Im Vorstellungsgespräch wird ihm erklärt, dass er als eine Art Beobachter arbeiten und Fotos machen soll – denn laut einem Mitarbeiter dürften die Autos erst abgeschleppt werden, wenn sie länger als eine Stunde auf dem Parkplatz stehen. Man soll also darauf lauern, dass die Zeit überschritten wird und der firmeneigene Abschleppwagen dann in Aktion treten kann.

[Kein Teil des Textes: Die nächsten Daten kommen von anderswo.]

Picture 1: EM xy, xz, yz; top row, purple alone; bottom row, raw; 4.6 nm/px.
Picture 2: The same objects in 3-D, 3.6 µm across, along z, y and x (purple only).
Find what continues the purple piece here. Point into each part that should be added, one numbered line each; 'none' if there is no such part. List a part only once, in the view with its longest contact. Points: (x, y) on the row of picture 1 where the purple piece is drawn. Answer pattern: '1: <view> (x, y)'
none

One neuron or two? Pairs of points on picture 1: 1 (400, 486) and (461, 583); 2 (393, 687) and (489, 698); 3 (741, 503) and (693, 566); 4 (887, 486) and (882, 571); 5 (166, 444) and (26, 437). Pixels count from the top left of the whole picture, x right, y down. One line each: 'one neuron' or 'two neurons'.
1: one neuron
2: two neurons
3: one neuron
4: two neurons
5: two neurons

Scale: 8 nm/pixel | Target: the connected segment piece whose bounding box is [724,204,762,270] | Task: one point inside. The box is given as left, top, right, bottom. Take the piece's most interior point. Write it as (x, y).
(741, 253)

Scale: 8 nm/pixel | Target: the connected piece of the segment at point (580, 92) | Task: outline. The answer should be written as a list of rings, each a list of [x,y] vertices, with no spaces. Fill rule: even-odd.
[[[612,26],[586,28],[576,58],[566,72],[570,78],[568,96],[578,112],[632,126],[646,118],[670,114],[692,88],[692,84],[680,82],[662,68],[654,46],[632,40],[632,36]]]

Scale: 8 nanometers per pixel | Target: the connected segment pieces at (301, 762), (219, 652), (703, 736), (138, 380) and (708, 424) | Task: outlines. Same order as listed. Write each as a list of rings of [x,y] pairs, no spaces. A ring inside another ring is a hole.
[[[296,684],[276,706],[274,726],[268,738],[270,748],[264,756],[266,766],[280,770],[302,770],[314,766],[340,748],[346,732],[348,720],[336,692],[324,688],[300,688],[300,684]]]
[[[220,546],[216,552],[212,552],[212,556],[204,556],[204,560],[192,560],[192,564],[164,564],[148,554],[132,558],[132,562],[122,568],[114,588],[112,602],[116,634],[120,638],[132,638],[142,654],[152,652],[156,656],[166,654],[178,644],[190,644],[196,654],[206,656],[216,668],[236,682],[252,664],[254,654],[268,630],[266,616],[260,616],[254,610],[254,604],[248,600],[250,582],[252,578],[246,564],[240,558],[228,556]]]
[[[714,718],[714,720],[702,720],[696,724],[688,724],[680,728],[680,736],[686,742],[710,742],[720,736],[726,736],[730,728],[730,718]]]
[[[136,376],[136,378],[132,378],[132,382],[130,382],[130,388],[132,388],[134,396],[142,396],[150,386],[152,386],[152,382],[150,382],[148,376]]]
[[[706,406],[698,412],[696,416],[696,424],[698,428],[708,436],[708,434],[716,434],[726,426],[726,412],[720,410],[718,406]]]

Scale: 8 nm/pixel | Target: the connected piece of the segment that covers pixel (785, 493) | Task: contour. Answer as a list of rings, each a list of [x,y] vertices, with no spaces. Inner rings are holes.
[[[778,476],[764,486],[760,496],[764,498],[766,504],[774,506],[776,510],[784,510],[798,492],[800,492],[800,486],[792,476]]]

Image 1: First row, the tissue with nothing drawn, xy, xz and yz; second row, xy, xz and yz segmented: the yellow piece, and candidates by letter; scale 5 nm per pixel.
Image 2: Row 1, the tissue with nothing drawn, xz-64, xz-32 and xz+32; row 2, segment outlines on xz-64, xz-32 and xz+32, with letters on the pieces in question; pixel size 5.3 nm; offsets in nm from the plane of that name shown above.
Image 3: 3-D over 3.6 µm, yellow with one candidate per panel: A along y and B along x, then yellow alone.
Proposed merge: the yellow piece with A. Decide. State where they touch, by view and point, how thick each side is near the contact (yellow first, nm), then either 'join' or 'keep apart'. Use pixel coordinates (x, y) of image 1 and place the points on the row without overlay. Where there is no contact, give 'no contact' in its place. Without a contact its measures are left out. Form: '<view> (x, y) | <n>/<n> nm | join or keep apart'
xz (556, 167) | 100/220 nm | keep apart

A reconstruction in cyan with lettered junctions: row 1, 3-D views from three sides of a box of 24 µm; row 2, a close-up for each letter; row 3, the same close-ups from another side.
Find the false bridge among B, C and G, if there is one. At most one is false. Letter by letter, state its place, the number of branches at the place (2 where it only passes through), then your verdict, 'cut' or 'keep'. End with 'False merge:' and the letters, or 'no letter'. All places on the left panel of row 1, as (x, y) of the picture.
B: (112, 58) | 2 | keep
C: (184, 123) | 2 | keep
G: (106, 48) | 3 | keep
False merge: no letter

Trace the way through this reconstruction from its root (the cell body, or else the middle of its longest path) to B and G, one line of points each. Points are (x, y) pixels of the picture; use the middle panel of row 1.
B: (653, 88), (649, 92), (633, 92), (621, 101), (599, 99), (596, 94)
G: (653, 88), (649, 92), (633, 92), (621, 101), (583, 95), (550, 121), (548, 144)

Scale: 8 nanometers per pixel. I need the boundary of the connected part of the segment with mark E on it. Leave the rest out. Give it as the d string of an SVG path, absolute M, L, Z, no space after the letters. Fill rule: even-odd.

Das Statement von „Parkräume KG“ zu den Vorwürfen der RTL-Reporter lautete damals: „Täglich erreichen uns dutzende Anfragen von potenziellen neuen Auftraggebern (…) von der Platzierung eines Kontrolleurs sowie das etwaige Fotografieren von Fahrzeugen alle 15 Minuten ist uns jedenfalls nichts bekannt.“
Parkwächter: Bewusst unauffällig?
RTL-Reporter André Goltzsche traf außerdem einen Mitarbeiter der Firma „Park & Control“, der ihm von den angeblichen Arbeitsweisen in der Branche berichtete: „Wir sollen unauffällig sein, nicht präsent durch die Gegend laufen. Wir sollen bewusst zwischen den Autos laufen, damit wir nicht gesehen werden und die Leute nicht ihre Parkscheiben einlegen, wenn sie uns sehen.“
Das Unternehmen schrieb hierzu: „Park and Control weist seine Mitarbeiter selbstverständlich nicht an, Vertragsstrafen unauffällig auszustellen und distanziert sich von dieser Darstellung.“
Rechtsanwalt erklärt: Forderungen viel zu hoch
Zum Fall in Marktheidefeld erklärt Anwalt Holger Hillnhütter: „Grundsätzlich kann ich das natürlich schon, wenn es sich zum Beispiel um einen privaten Parkplatz handelt, als Privatunternehmer als Vertragsstrafe geltend machen. Das große ‘Aber’ ist eben, dass hier oftmals viel zu viel verlangt wird.“ Laut Rechtsprechung seien die Beträge jedoch gedeckelt mit denen, die man per Bußgeldbescheid vom Staat abverlangt bekäme – „das wären dann 30 bis 35 Euro, aber bestimmt nicht 140 Euro“, so der Experte. Er rät den Betroffenen, schriftlich zu widersprechen und maximal anbieten zu zahlen, was auch im öffentlichen Straßenverkehr fällig wäre.